The Great Assist: Kobe Bryant's Retirement and Its Impact on Information Publishing

When Kobe Bryant recently penned his retirement letter "Dear Basketball" many were surprised to learn it wasn't published on the Lakers official website nor that of the Los Angeles Times, USA Today or even ESPN. 

While the five-time NBA champion's career move was expected for those following his recent on-court struggles, the official announcement was exclusive to ThePlayersTribune.com - the website ex-Yankees player Derek Jeter launched in 2014 following the end of his own decorated career and one Bryant has reportedly invested in

As one would expect, Kobe Bryant fans (and haters, of course) flocked to ThePlayersTribune.com to see what the five-time NBA champion had to say. Bryant's letter was food for starving Lakers fans containing sentiments like, "You gave a six-year-old boy his Laker dream and I'll always love you for it" and "The good and the bad, we have given each other all that we have."

A relatively unheard of website now benefited from the snowball effect that one Kobe Bryant tweet can initiate - traffic, social shares and, thus, monetization opportunities. What a site does from there, as any Web professional knows, is the true testament to success. 

By some accounts Jeter and his team were ready in terms of what it takes to capitalize on an influx of new traffic. For starters, a lightbox (see image) encouraging new visitors to sign up for its mailing list was presented, along with options to choose the type of coverage they'd like to receive (e.g. NBA, NHL, MLB) to make emails relevant to individuals (which of course increases open rates, click-throughs and more). 

Further, Web design best practices were easily spotted (e.g. responsive design, clear navigation, etc.). On the back-end, ThePlayersTribune.com did struggle. Downtime prevented readers from accessing the exclusive, and they looked elsewhere for the re-publishing of Bryant's words. Even the largest brands in the world, however, would (and do) have a tough time going from zero (relatively speaking) to sixty in the seconds that it took for Bryant's letter to "break the Internet." 

What is less forgivable from a traditional information publishing standpoint is that ThePlayersTribune.com did this all without advertising on its site or for its site. A look at SEMrush data shows no ad dollars spent (see image) and a quick read of an Oct. 2015 Forbes article indicates there are only "plans to bring on a sales team in the near future." 

"Wouldn't that be nice?" - mumbled every information publisher in the world. 

Jealous? Sure. ThePlayersTribune.com's disregard for revenue - in a time that it saw its most clicks - is likely the result of a certain rich-guy's ideals of offering a place for professional athletes, who are tired of the media, to tell their stories. The money will simply flow after that, right? Wrong, until proven otherwise.

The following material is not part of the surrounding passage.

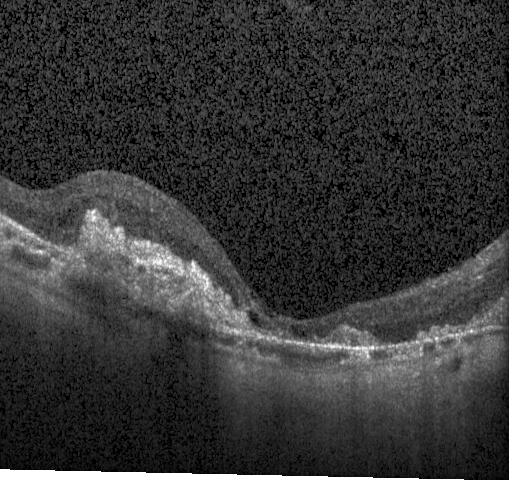 Horizontal scan through the fovea; optical coherence tomography scan; spectral-domain OCT. Diagnosis: choroidal neovascularization.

While the site will see the incremental effects of the Bryant retirement exclusive for years to come, its dissent from traditional media is what might cost it success. Information publishers have littered their sites with the banner ads The Players Tribune has sworn off to stay in business. Publishers have too tried the branded content the site plans on producing - and with mixed success as readers become more savvy about native advertising and learn to dismiss it just as quickly as more traditional messages.

Kuddos are due, of course, to the talented Bryant, and his commitment to a single team since childhood and to the game of basketball in general, as well as to Jeter for hiring the right people to produce a slick site, but exclusive retirement announcements from one of the greatest athletes of all time don't come easy and neither does everyday traffic.

Even with deep pockets and contributed stories from other greats like Steve Nash, producing good content doesn't win the race to monetize the sites that host it. That's a lesson ThePlayersTribune.com will likely begrudgingly have to learn from the media greats who know this game better. If the alternative - that publishing good content brings in good revenue - happens, however, we have more to thank Bryant for than just 20 years of entertaining basketball. It'd be his greatest assist in a career too many thought he didn't do enough of. Unlike then, however, he is now our peer in the game of information publishing and lucky for us if he changes that one too.